BEAUTY

Luxury Smart-Home Tech Is Coming to Rescue Your Resolutions in 2019

It seems smart tech has finally become great design—and deserves a place of pride in your life.

by Taylor Ford

vermelhow.jpg

It’s only two weeks into 2019, but we’ve reached a singularity point when it comes to fulfilling your New Year’s health and wellness resolutions. These days, smart-home technology is more accessible, affordable, and perhaps most important to a certain set, actually chic. At the intersection of tech and luxury, Bluetooth-enabled products are becoming more personalized and thoughtfully designed to integrate stylishly into your screen-obsessed life—as long as you have a WiFi connection.

“Millennials don’t care about having a mansion or a car,” says Hasier Larrea, founder of Ori, which fulfills the dream of walk-in closets in tiny city apartments using technology. “They care about clothes and computers. [Young] people consistently value closet space only after high-speed Internet.” In 2011, Larrea had the idea to unite tech with industrial design, leading to the Pocket Closet, an expandable, robotic walk-in storage that contracts when you’re not using it. Voice or app-controlled, the Ori system “is not science fiction,” he assures me, but signifies a growing trend to augmenting the home.

In making your space adapt to you, design has become just as important as functionality—these are disruptive tools that don’t also disrupt the look of your space. Brynn Putnam, founder of MIRROR, the see-it-to-believe-it home-fitness streaming device, confesses that she arrived at the aesthetics of her prototype before ever considering hiring an engineer. “The whole idea behind the design of MIRROR was making something that fits seamlessly inside of your apartment,” she explains. “A treadmill is an eyesore or a glorified hanger. It needed to be really thin, frameless and floating, unobtrusive, and make sense anywhere from a modern loft to a traditional home.”

Sleek and about an inch deep, MIRROR is an interactive studio with live classes and an app that tracks your goals, progress, heart rate, and recommends new workouts based on your lifestyle. It makes personal training even more, well, personal than maybe a trainer. “We all walk around with a cellphone in our pocket and don’t think about it being there, but it’s a vital extension and enabler in our lives,” Putnam explains. “The way we sort of view the world is that the MIRROR is the next screen in your home.”
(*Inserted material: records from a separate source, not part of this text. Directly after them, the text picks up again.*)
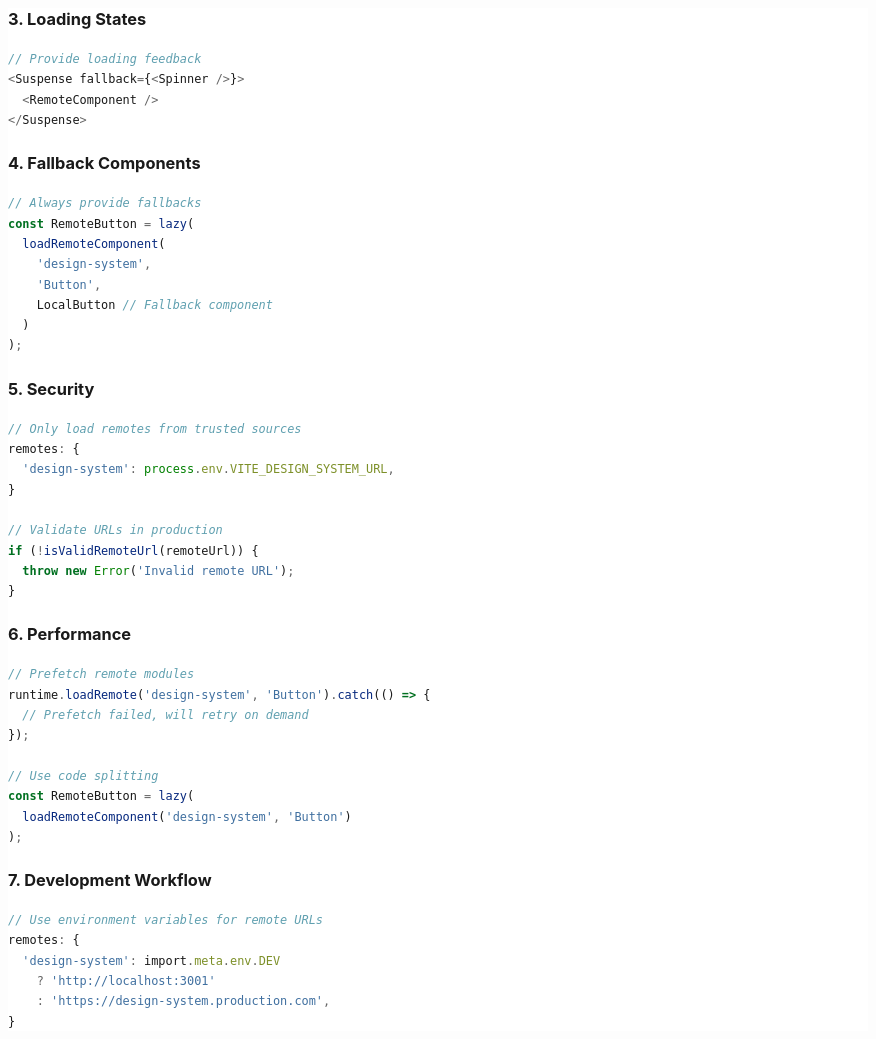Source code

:### 3. Loading States

```typescript
// Provide loading feedback
<Suspense fallback={<Spinner />}>
  <RemoteComponent />
</Suspense>
```

### 4. Fallback Components

```typescript
// Always provide fallbacks
const RemoteButton = lazy(
  loadRemoteComponent(
    'design-system',
    'Button',
    LocalButton // Fallback component
  )
);
```

### 5. Security

```typescript
// Only load remotes from trusted sources
remotes: {
  'design-system': process.env.VITE_DESIGN_SYSTEM_URL,
}

// Validate URLs in production
if (!isValidRemoteUrl(remoteUrl)) {
  throw new Error('Invalid remote URL');
}
```

### 6. Performance

```typescript
// Prefetch remote modules
runtime.loadRemote('design-system', 'Button').catch(() => {
  // Prefetch failed, will retry on demand
});

// Use code splitting
const RemoteButton = lazy(
  loadRemoteComponent('design-system', 'Button')
);
```

### 7. Development Workflow

```typescript
// Use environment variables for remote URLs
remotes: {
  'design-system': import.meta.env.DEV
    ? 'http://localhost:3001'
    : 'https://design-system.production.com',
}
```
Bespoke coaching, results tracking, and diagnosing treatment is becoming an essential part of smart products across the beauty and wellness industries. Dyson’s Pure Cool tower fan uses WiFi to regulate air temperature and quality while detecting and automatically removing allergens and pollutants. Clarisonic’s Mia Smart, the cult-favorite cleansing brush, now pairs with an app to customize your routine based on your skin’s needs while tracking your daily regimen.
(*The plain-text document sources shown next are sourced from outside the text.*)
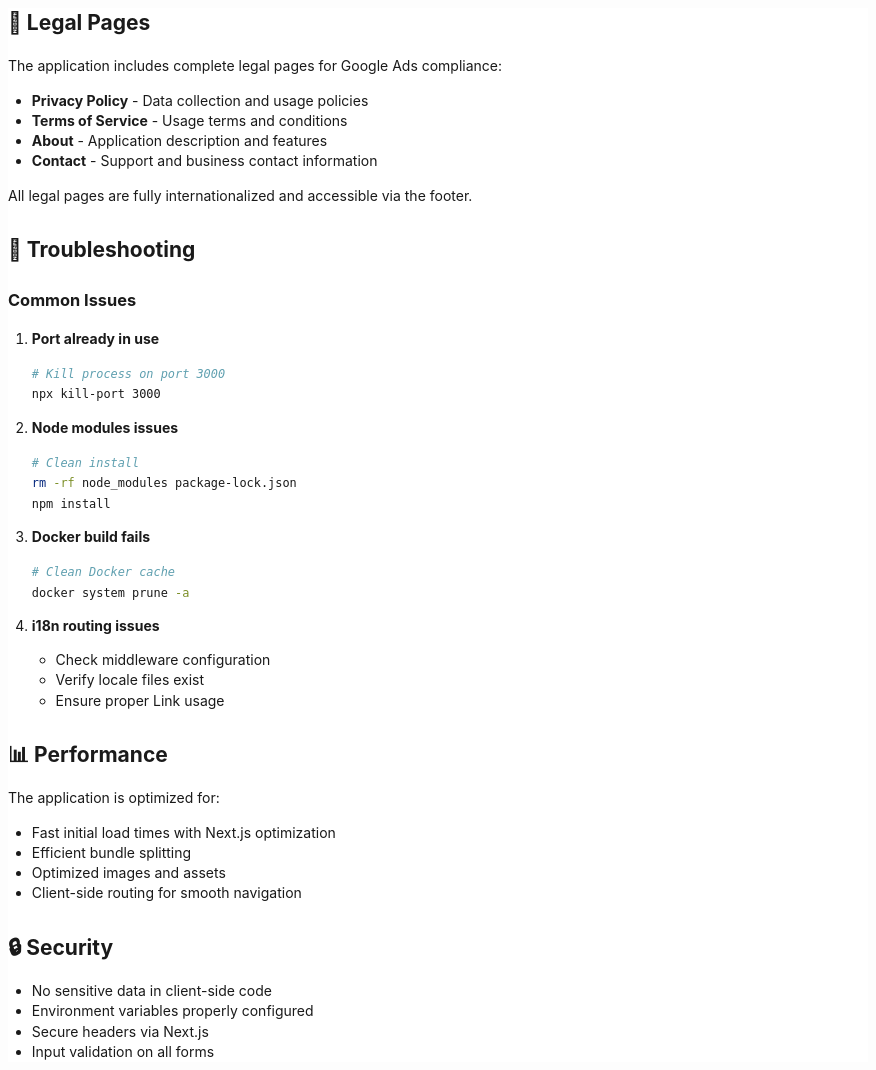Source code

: ## 📄 Legal Pages

The application includes complete legal pages for Google Ads compliance:

- **Privacy Policy** - Data collection and usage policies
- **Terms of Service** - Usage terms and conditions
- **About** - Application description and features
- **Contact** - Support and business contact information

All legal pages are fully internationalized and accessible via the footer.

## 🐛 Troubleshooting

### Common Issues

1. **Port already in use**
   ```bash
   # Kill process on port 3000
   npx kill-port 3000
   ```

2. **Node modules issues**
   ```bash
   # Clean install
   rm -rf node_modules package-lock.json
   npm install
   ```

3. **Docker build fails**
   ```bash
   # Clean Docker cache
   docker system prune -a
   ```

4. **i18n routing issues**
   - Check middleware configuration
   - Verify locale files exist
   - Ensure proper Link usage

## 📊 Performance

The application is optimized for:
- Fast initial load times with Next.js optimization
- Efficient bundle splitting
- Optimized images and assets
- Client-side routing for smooth navigation

## 🔒 Security

- No sensitive data in client-side code
- Environment variables properly configured
- Secure headers via Next.js
- Input validation on all forms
Could a dermatologist do that?

Will the next Instagram flex be all about the impeccable balance of your skin’s pH levels? Or how deeply you slept? Eight Sleep is betting on it. The “first sleep-fitness company” app comes with an AI coach to optimize sleeping, from tracking breathing patterns, time spent in bed or falling asleep, and more snoozy biometrics determined by 28,000 different data points in your mattress. Cofounder and CEO Matteo Franceschetti predicts that “as society starts to become more aware of the importance of sleep, a trend we already see happening, we’ll start to see more [users] eager to share their scores from the app.” This gamification of basic human functions will hopefully get users to form new habits and also holds them accountable for those goals.
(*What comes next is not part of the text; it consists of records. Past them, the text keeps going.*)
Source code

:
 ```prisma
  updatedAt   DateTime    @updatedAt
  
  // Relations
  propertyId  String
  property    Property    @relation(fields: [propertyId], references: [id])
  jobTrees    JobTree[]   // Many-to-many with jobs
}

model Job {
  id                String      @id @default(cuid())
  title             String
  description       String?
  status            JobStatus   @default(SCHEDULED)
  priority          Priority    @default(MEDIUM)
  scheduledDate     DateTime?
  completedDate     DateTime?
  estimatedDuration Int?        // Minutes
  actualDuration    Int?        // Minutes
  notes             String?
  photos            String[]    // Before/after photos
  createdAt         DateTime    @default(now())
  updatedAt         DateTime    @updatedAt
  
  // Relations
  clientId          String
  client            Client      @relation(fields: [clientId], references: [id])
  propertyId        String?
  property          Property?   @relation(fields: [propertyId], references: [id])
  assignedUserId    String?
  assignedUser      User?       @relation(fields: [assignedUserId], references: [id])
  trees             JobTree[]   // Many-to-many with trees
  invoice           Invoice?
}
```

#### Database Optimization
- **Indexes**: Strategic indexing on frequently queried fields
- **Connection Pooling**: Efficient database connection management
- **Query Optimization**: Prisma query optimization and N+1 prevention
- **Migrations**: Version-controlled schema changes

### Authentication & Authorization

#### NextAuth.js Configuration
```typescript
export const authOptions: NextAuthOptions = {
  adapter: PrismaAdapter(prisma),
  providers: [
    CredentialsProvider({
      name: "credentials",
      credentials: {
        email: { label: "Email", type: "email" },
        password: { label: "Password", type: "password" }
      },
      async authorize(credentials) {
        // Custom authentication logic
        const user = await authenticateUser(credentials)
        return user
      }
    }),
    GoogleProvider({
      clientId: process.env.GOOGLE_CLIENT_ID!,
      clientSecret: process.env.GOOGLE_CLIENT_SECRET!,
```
Connectivity in the home takes on a more complex meaning when you consider that each of these new products pairs not only with your phone but often with your other smart devices, creating an enhanced ecosystem in even the tiniest New York City apartment. Take, for example, GE’s new suite of light bulbs designed specifically to adapt to your daily or nightly routine. C-Sleep and C-Life, respectively, simulate the daily sequences of natural light, controlled by an Echo or Google Assistant, alerting you when it may be time to disconnect. “There’s no one size fits all,” concludes Larrea. “Think about the robotics as the muscle, connected to the brains [the central hub], and the design is the skin.”

If this all sounds straight out of Black Mirror, let another Netflix star, Marie Kondo of Tidying Up, help you maintain the balance between the digital and the human. “When I was introduced to smart tech, my first impression was that it was a very positive, great thing,” she says. “But at the same time, I think it’s very important to consider what part of our lives need to be systemized and what part would you rather be more hands-on with and take more care about.”

So even if Alexa is not able to tell you whether something “sparks joy,” it won’t be long before the smart objects in your home can tell you just about anything else about yourself.